You invoke Dark Side aspects for free — that is, you don’t pay a Fate point to get the +2, reroll, or whatever other benefit an aspect might provide (such as skill substitution). This is not the same as a free tag, though. When you get the bonus, the GM gets a Dark Side Fate point specifically for your character. At a later point, he’ll use that Dark Side Fate point (see below) to compel you with that or another Dark Side aspect.

When you do, you need to incorporate into the narrative how the Dark Side changes what you do. Sometimes that’ll be obvious (like, say, with Force Lightning), and some won’t be. As with all other invocations, you and your group will find the right narrative spot.

Compelling Dark Side Aspects

The GM can only compel a Dark Side aspect if he has a Dark Side Fate point waiting in the wings for your character. Valid compels include corrupting something you’re trying to do or pushing you to act on your emotions. You know, getting your Dark Side on. Take the compel, and you get that Dark Side point for your character.

(Note: If you’re making a distinction between internal vs world compels, these compels are of the supernatural variety.)

Alternatively, some location or world Dark Side aspects make sense as something you could compel normally. “Sinister Caves of Dagobah” is something that could possibly cause mayhem to anyone. In those cases, it’s whatever you’d consider a normal compel, with the normal Fate point deal.
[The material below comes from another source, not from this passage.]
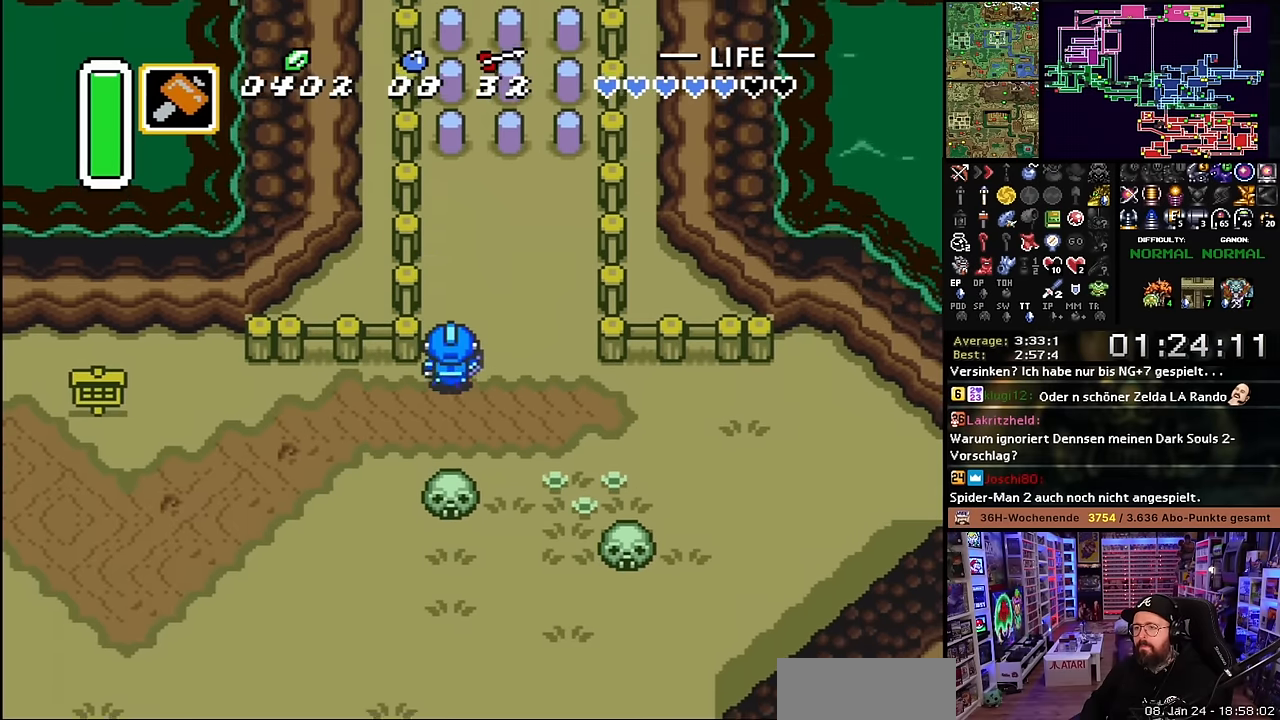
{"buttons": ["DPAD_UP"], "events": [[133, "A", "down"], [133, "Y", "down"], [233, "A", "up"], [450, "Y", "up"]]}
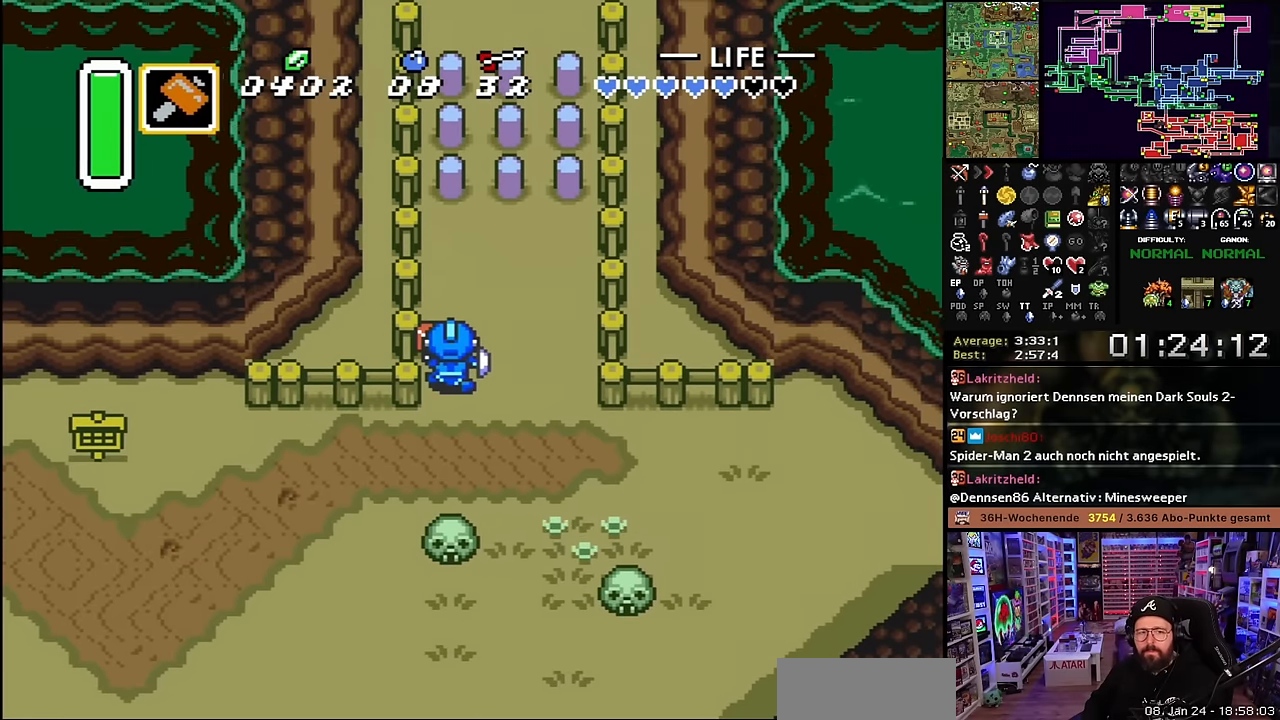
{"buttons": ["A", "Y", "DPAD_UP"], "events": [[150, "A", "down"], [150, "Y", "down"]]}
Buying off: Yes, you can buy off these compels, but it’s harder to resist the Dark Side when you’ve let it in. For every Dark Side point being pushed forward, you need to buy it off with two normal Fate points. Naturally, the GM can escalate, provided you have enough Dark Side points queued for him to. If you do buy them off, all the points go away; you’ve successfully resisted the Dark Side, so those points are discarded.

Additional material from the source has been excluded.